Friday, February 9, 2007

How much to write each day?

I happened to see a post on this subject over at John Scalzi's blog, and I was really surprised at what people considered to be the general good advice. Someone on Scalzi's blog had said that they "commonly read advice that writers should sit down and write for four hours and then call it a day." Wow, that's specific. Instructions that specific sound kind of magic, don't they? Like a formula? I mean, I've often heard the general "write every day" rule, but this four-hour thing was a new one.

Here again, I think the old axiom "whatever works for you" is best. Personally, I tend to be pretty erratic in my writing. I don't try to keep myself to short-term schedules, and I don't set word count goals for the day, week, or month. I try not to treat this like a job--not yet, anyway. Maybe that will change once an agent and publisher get involved, but that's not something I'm going to worry over just yet.

For now, my goal is two write a solid rough draft of a ms about every year to year and a half. That's outside of work, family, and everything else. If I'm ever at a point where writing becomes my only job, then suddenly I'll have a lot more time to sink into writing. Then, my goal will be to always have two different books (not in the same series) going at once. Orson Scott Card does that, and has commented before (both on his website and in his writing books) about how helpful that is to him--the two stories feed off each other, and each is improved by the act of working on the other, etc. And when he gets bored or stuck with one, he can just change to working on the other until he breaks through that block. Sounds good to me, but I don't have that kind of time or attention while I'm also working at my daily job as a programmer; my attention is already split enough as it is, these days.

For the moment, I take a totally different approach to my writing from what is generally recommended: I write when I feel like it. You might think that would work pretty poorly, but fact is that in most hours of most days, I feel a pretty strong desire to write. It's almost always there in the back of my mind: I wish I was working on my book. Or I could be writing my book instead of this. I'm thinking it now, quiet in the back, while I'm working on this blog post. So any time I have the energy (both physical and emotional) and a large-enough block of time (2-3 hours), I generally try to sit down and do some writing.
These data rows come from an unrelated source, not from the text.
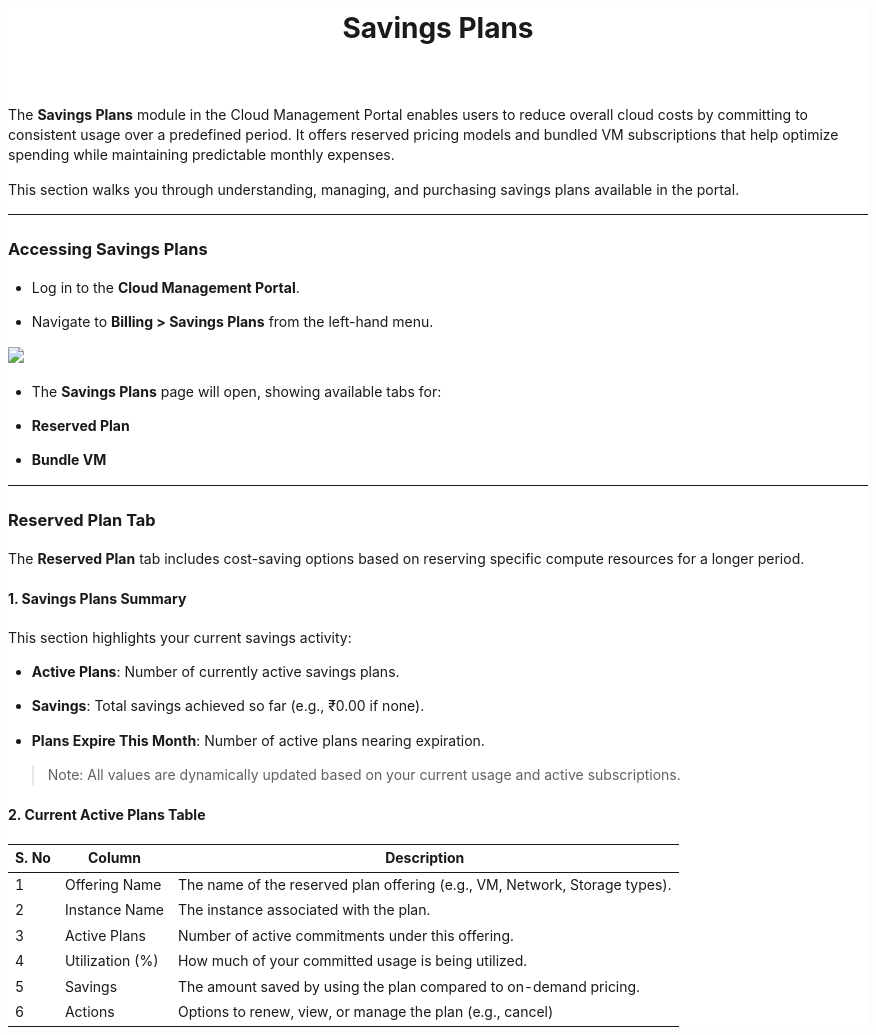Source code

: ﻿---
title: Savings Plans
sidebar_label: Savings Plans
sidebar_position: 3
---

The **Savings Plans** module in the Cloud Management Portal enables users to reduce overall cloud costs by committing to consistent usage over a predefined period. It offers reserved pricing models and bundled VM subscriptions that help optimize spending while maintaining predictable monthly expenses.

This section walks you through understanding, managing, and purchasing savings plans available in the portal.

---

### Accessing Savings Plans

-   Log in to the **Cloud Management Portal**.
    
-   Navigate to **Billing > Savings Plans** from the left-hand menu.

<img src="/user-guide/billing/saving-plans/Image-01.JPG" width="30%" />

- The **Savings Plans** page will open, showing available tabs for:

-   **Reserved Plan**
    
-   **Bundle VM**

---

### Reserved Plan Tab

The **Reserved Plan** tab includes cost-saving options based on reserving specific compute resources for a longer period.

#### 1. Savings Plans Summary

This section highlights your current savings activity:

-   **Active Plans**: Number of currently active savings plans.
    
-   **Savings**: Total savings achieved so far (e.g., ₹0.00 if none).
    
-   **Plans Expire This Month**: Number of active plans nearing expiration.

> Note: All values are dynamically updated based on your current usage and active subscriptions.

#### 2. Current Active Plans Table

|S. No|Column|Description
|---|---|---|
|1|Offering Name|The name of the reserved plan offering (e.g., VM, Network, Storage types).
|2|Instance Name|The instance associated with the plan.
|3|Active Plans|Number of active commitments under this offering.
|4|Utilization (%)|How much of your committed usage is being utilized.
|5|Savings|The amount saved by using the plan compared to on-demand pricing.
|6|Actions|Options to renew, view, or manage the plan (e.g., cancel)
The exceptions are when I've hit some sort of blockage with a scene, but I've discovered something: when this happens, it's generally because I'm just not ready to write that scene yet. Either I just haven't thought it out well enough yet, in which case I need to do some more prewriting (using my handy Outlining program), or the scene just doesn't resonate with me yet. Maybe that means there's some problem with my current conception of the scene, and that means I need to go back to the drawing board on the general idea, or maybe that means I'm just not in the right mood. When this sort of thing happens, I try to do what I can at the time without actually doing any writing (so, thinking, prewriting, or editing), or else I just leave it and do something else, knowing that writing session was a lost cause.

The result of all this: when I'm really in the flow, I can write for 3-7 hours per day (in the evenings), 5-7 days per week. One way or another, those sessions usually end up letting me edit 2,000 to 5,000 words, as well as writing 1,000 to 4,000 words. I always start by editing the content that comes right before my new content. My standard goal is 2,000 new words, but I don't hold myself to that (higher or lower). When I hit a place where I'm stuck, sometimes I go as many as three weeks without writing. Usually when that happens, the reason I start again is because I have the epiphany that I've been waiting for. That usually spurs my most productive times, when I can write 3,000+ words per night for a week or two. On super-rare occasions, I've spent 12-17 hours in one weekend day, and written 8,000 words of content. That's only happened like three times, and is usually surrounding some sort of climax in the book. Most of the time, it's pretty consistently 2,000 words per sitting.

All of that is how THE GUARDIAN got written, anyway. In fits and spurts. I didn't write anything that I wasn't genuinely excited about for whatever reason, and I didn't just "press on" when my good ideas were drying up. Instead I read, watched movies, listened to music, or just generally relaxed until those good ideas started returning, or until something I read or watched or heard triggered a new idea in me.

Some unpublished writers talk about keeping their ideas "pure" by not reading anything else while they do their work. I had to do that at first, before I really found my own voice, but now I try to do the opposite. If I'm having trouble writing, I do all I can to take in quality, unrelated media, music, and literature, and see if anything sparks something new.

Overall, this would be a hard approach to recommend to somebody. I mean, I can't in good conscience even recommend it to you. The only reason it works for me is because I have that underlying drive to write, and that's what keeps me coming back to the keyboard. Since I have that drive, I essentially get a manner of quality control by limiting my writing to my really prime times. It works for me for now, but I'll let you know how things change as writing becomes less hobby and more career.

1 comment:

  1. I like to have more than one thing to work on as well. I think what you and Card say is right, that they help feed of each other. And if you're getting frustrated with one bit you're working on, instead of just letting it get to you, you can refresh yourself with another story. At least that's the theory I have.